Answer: A margin loan is simply a secured loan from a brokerage firm--secured, usually, by the value of the borrower's investment portfolio.

For example, imagine that an investor wants to buy 100 shares of XYZ stock, which sells for $100 a share, for a total price of $10,000. But the investor has just $5,000 in cash. To buy the full 100 shares, the investor puts up $5,000 and borrows another $5,000 from a brokerage.

Under margin rules set by the Federal Reserve, investors can borrow as much as 50% of the value of a stock on the day it is purchased. In other words, the investor can buy $2 worth of stock for every $1 in cash currently held in the account.


Q: What's the benefit of using margin?

A: Buying a stock on margin can magnify the profit earned if the stock price goes up.

In the example above, the investor buys $10,000 worth of XYZ stock with $5,000 in cash and $5,000 borrowed. If the market value of that XYZ stock then rises from $100 to $150 a share, the investor's account rises accordingly, up 50% to $15,000.

But the investor actually has a 100% gain on the original $5,000 investment, less the cost of the margin loan.


Q: And what's the downside of using margin?

A: Just as gains on margin accounts are amplified, so are losses. If XYZ stock sags to $75, so the account above is worth $7,500, the stock decline is 25%--but the investor will have lost 50% of his original $5,000 at that point.

Should a stock bought on margin collapse, an investor could face huge losses. That's why margin should be used with care.


Q: Can any investor use margin?

A: Yes, within limits. Investors must specifically open a margin account, which involves special paperwork.

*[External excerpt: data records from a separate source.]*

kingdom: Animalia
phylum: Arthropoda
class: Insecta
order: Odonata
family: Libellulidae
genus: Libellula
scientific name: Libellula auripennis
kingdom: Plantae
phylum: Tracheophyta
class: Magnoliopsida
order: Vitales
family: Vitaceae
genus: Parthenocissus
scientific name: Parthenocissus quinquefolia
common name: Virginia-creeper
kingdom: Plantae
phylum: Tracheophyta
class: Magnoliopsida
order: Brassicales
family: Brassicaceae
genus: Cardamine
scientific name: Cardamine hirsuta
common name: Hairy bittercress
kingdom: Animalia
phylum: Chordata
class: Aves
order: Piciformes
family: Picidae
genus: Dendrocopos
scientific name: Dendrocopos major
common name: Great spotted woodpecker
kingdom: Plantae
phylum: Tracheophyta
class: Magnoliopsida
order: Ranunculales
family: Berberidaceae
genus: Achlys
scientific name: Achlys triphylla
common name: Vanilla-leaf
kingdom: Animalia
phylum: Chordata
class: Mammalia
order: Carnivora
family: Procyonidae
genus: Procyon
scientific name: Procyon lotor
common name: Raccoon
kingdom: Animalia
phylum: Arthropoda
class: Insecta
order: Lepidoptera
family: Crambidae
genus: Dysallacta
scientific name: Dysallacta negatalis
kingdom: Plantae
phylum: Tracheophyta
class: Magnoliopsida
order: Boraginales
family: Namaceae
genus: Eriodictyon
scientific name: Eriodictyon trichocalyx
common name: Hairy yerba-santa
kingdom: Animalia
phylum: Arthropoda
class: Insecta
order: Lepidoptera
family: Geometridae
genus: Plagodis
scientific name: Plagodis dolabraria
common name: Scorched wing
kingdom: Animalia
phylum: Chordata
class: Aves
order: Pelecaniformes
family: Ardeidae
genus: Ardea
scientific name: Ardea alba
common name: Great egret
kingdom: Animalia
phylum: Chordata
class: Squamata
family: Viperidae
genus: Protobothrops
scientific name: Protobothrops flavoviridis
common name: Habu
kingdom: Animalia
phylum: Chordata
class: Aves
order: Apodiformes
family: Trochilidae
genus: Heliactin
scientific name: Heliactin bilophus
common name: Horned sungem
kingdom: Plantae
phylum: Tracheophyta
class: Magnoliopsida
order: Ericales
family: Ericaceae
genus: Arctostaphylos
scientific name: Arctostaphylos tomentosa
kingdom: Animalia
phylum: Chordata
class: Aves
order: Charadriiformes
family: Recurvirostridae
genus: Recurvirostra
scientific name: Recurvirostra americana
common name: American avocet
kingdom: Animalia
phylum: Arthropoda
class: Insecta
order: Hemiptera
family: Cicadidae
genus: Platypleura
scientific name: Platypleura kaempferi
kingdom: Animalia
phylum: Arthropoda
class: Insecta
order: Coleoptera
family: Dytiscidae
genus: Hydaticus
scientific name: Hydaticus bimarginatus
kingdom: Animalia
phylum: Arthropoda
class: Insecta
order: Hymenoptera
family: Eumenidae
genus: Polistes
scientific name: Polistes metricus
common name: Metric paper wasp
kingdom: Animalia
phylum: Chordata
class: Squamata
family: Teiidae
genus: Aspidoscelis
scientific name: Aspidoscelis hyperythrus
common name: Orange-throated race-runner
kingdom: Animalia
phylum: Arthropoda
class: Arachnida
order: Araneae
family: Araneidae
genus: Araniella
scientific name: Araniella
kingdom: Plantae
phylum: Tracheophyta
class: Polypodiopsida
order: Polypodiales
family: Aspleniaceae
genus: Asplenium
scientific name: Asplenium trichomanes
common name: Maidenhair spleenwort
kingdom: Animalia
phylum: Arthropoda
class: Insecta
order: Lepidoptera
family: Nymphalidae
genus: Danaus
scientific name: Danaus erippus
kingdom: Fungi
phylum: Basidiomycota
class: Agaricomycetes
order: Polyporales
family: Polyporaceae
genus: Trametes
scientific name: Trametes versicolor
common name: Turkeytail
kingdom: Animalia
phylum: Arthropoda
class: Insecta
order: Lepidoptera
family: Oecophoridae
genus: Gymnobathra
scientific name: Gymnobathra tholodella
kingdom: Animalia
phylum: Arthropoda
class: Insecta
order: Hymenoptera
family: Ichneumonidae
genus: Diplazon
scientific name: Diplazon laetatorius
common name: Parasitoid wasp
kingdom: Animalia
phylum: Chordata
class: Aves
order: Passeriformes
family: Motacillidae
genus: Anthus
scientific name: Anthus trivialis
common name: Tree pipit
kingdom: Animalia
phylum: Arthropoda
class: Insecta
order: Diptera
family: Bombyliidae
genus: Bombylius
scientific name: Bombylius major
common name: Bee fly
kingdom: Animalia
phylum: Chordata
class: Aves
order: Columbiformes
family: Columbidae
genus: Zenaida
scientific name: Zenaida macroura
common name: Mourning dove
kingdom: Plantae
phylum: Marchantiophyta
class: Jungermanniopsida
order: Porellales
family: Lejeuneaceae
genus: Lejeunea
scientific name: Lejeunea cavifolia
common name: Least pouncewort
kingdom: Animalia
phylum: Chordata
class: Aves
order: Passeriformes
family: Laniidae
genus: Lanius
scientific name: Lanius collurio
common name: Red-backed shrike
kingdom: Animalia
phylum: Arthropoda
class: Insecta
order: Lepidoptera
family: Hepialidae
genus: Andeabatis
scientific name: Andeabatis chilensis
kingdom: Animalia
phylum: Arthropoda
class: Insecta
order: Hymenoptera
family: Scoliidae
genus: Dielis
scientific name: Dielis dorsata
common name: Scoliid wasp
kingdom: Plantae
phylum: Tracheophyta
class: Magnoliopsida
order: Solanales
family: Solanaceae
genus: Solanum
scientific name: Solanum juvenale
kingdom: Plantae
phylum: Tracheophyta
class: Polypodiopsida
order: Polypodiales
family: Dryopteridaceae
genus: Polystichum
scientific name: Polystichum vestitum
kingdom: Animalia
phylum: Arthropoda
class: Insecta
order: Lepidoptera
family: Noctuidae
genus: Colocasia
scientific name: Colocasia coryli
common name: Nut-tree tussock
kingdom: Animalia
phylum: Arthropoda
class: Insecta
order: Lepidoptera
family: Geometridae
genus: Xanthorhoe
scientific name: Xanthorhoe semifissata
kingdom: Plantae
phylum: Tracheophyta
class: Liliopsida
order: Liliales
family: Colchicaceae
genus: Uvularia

And the initial amount in the account must be at least $2,000.

Two other requirements: A stock must be designated as marginable by the Federal Reserve. (Some stocks judged too speculative cannot be margined, under Fed rules.)

Also, your brokerage must allow the stock to be margined. Individual brokerage rules regarding specific stocks may be different from the Fed's. For example, Discover Brokerage won't let customers margin any stock priced at $7 or less.


Q: How much does it cost to borrow on margin?

A: Compared with many other types of loans, margin rates are fairly reasonable. At E-Trade, for example, the annualized margin rate is 9.25% for a loan of less than $25,000 and 8.75% for a loan of $25,001 to $49,999.

Investors should shop around to make sure they're getting the best deal.

Extending margin credit is a profitable business for brokerages because the firms borrow at lower rates in the credit markets and make a profit on the spread between what they pay for money and what they charge customers.


Q: When do I have to repay a margin loan?

A: In general, margin loans don't have specified repayment schedules. Investors have the choice of deciding when to pay off a margin loan--as long as the stock price remains fairly stable or rises.


Q: What happens when a stock bought on margin falls in price?

A: The customer could be hit with a "margin call." That means the brokerage asks the investor to deposit additional cash or securities into his or her account to offset the drop in the stock's market value.

If the investor doesn't add the required funds, the brokerage might decide to sell the investor's stock to recoup the value of the loan and the unpaid interest. The investor would get whatever money is left over--if any.